====== Records provided ======

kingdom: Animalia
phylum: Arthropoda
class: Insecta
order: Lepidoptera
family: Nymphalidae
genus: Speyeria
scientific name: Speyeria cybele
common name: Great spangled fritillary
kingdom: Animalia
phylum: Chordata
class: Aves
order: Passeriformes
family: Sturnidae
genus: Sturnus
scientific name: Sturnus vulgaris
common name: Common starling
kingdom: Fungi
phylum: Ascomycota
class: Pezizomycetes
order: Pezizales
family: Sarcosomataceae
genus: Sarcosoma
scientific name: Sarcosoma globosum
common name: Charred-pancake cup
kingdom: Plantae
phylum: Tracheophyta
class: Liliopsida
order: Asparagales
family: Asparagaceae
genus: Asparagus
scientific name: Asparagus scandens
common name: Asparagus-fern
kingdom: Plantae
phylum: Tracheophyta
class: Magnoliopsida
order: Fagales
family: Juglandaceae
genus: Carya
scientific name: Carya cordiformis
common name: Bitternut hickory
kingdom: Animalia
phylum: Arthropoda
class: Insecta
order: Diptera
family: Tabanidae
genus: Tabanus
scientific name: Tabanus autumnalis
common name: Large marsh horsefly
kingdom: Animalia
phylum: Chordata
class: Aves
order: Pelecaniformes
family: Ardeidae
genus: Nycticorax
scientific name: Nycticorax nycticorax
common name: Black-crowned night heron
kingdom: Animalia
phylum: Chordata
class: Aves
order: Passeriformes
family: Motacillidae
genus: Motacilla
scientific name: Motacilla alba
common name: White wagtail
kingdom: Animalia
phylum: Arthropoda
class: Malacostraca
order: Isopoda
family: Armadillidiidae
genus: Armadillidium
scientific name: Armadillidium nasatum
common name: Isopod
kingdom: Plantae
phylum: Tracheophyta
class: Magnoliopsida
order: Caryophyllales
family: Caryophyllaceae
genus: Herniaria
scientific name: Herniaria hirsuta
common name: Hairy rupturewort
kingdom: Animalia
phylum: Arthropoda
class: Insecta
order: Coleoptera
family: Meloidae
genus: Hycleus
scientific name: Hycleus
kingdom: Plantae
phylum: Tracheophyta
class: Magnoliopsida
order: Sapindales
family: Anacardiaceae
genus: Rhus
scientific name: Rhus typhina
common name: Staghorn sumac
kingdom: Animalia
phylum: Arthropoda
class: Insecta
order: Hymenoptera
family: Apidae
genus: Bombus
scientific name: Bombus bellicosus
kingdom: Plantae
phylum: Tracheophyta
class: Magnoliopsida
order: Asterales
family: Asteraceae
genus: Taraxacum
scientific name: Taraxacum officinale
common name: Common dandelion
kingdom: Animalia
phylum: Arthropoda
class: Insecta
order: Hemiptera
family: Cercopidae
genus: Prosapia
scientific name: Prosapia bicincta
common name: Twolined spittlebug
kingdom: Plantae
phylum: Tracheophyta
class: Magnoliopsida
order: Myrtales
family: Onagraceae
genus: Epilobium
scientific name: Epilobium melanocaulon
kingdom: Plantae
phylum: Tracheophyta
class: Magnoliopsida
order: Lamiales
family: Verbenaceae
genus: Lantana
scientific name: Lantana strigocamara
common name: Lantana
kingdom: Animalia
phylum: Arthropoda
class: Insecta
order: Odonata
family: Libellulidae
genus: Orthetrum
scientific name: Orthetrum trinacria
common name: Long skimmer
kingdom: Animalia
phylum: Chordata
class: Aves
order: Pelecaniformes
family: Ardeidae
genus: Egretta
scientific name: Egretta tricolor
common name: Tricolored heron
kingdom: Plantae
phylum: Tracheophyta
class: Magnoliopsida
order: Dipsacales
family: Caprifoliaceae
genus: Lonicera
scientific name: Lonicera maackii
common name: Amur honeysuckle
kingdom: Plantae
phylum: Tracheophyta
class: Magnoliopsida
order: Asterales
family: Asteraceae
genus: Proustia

======

Problem details:
Retype all of the material above line for line, keeping every word and the original order.

Task answer:
kingdom: Animalia
phylum: Arthropoda
class: Insecta
order: Lepidoptera
family: Nymphalidae
genus: Speyeria
scientific name: Speyeria cybele
common name: Great spangled fritillary
kingdom: Animalia
phylum: Chordata
class: Aves
order: Passeriformes
family: Sturnidae
genus: Sturnus
scientific name: Sturnus vulgaris
common name: Common starling
kingdom: Fungi
phylum: Ascomycota
class: Pezizomycetes
order: Pezizales
family: Sarcosomataceae
genus: Sarcosoma
scientific name: Sarcosoma globosum
common name: Charred-pancake cup
kingdom: Plantae
phylum: Tracheophyta
class: Liliopsida
order: Asparagales
family: Asparagaceae
genus: Asparagus
scientific name: Asparagus scandens
common name: Asparagus-fern
kingdom: Plantae
phylum: Tracheophyta
class: Magnoliopsida
order: Fagales
family: Juglandaceae
genus: Carya
scientific name: Carya cordiformis
common name: Bitternut hickory
kingdom: Animalia
phylum: Arthropoda
class: Insecta
order: Diptera
family: Tabanidae
genus: Tabanus
scientific name: Tabanus autumnalis
common name: Large marsh horsefly
kingdom: Animalia
phylum: Chordata
class: Aves
order: Pelecaniformes
family: Ardeidae
genus: Nycticorax
scientific name: Nycticorax nycticorax
common name: Black-crowned night heron
kingdom: Animalia
phylum: Chordata
class: Aves
order: Passeriformes
family: Motacillidae
genus: Motacilla
scientific name: Motacilla alba
common name: White wagtail
kingdom: Animalia
phylum: Arthropoda
class: Malacostraca
order: Isopoda
family: Armadillidiidae
genus: Armadillidium
scientific name: Armadillidium nasatum
common name: Isopod
kingdom: Plantae
phylum: Tracheophyta
class: Magnoliopsida
order: Caryophyllales
family: Caryophyllaceae
genus: Herniaria
scientific name: Herniaria hirsuta
common name: Hairy rupturewort
kingdom: Animalia
phylum: Arthropoda
class: Insecta
order: Coleoptera
family: Meloidae
genus: Hycleus
scientific name: Hycleus
kingdom: Plantae
phylum: Tracheophyta
class: Magnoliopsida
order: Sapindales
family: Anacardiaceae
genus: Rhus
scientific name: Rhus typhina
common name: Staghorn sumac
kingdom: Animalia
phylum: Arthropoda
class: Insecta
order: Hymenoptera
family: Apidae
genus: Bombus
scientific name: Bombus bellicosus
kingdom: Plantae
phylum: Tracheophyta
class: Magnoliopsida
order: Asterales
family: Asteraceae
genus: Taraxacum
scientific name: Taraxacum officinale
common name: Common dandelion
kingdom: Animalia
phylum: Arthropoda
class: Insecta
order: Hemiptera
family: Cercopidae
genus: Prosapia
scientific name: Prosapia bicincta
common name: Twolined spittlebug
kingdom: Plantae
phylum: Tracheophyta
class: Magnoliopsida
order: Myrtales
family: Onagraceae
genus: Epilobium
scientific name: Epilobium melanocaulon
kingdom: Plantae
phylum: Tracheophyta
class: Magnoliopsida
order: Lamiales
family: Verbenaceae
genus: Lantana
scientific name: Lantana strigocamara
common name: Lantana
kingdom: Animalia
phylum: Arthropoda
class: Insecta
order: Odonata
family: Libellulidae
genus: Orthetrum
scientific name: Orthetrum trinacria
common name: Long skimmer
kingdom: Animalia
phylum: Chordata
class: Aves
order: Pelecaniformes
family: Ardeidae
genus: Egretta
scientific name: Egretta tricolor
common name: Tricolored heron
kingdom: Plantae
phylum: Tracheophyta
class: Magnoliopsida
order: Dipsacales
family: Caprifoliaceae
genus: Lonicera
scientific name: Lonicera maackii
common name: Amur honeysuckle
kingdom: Plantae
phylum: Tracheophyta
class: Magnoliopsida
order: Asterales
family: Asteraceae
genus: Proustia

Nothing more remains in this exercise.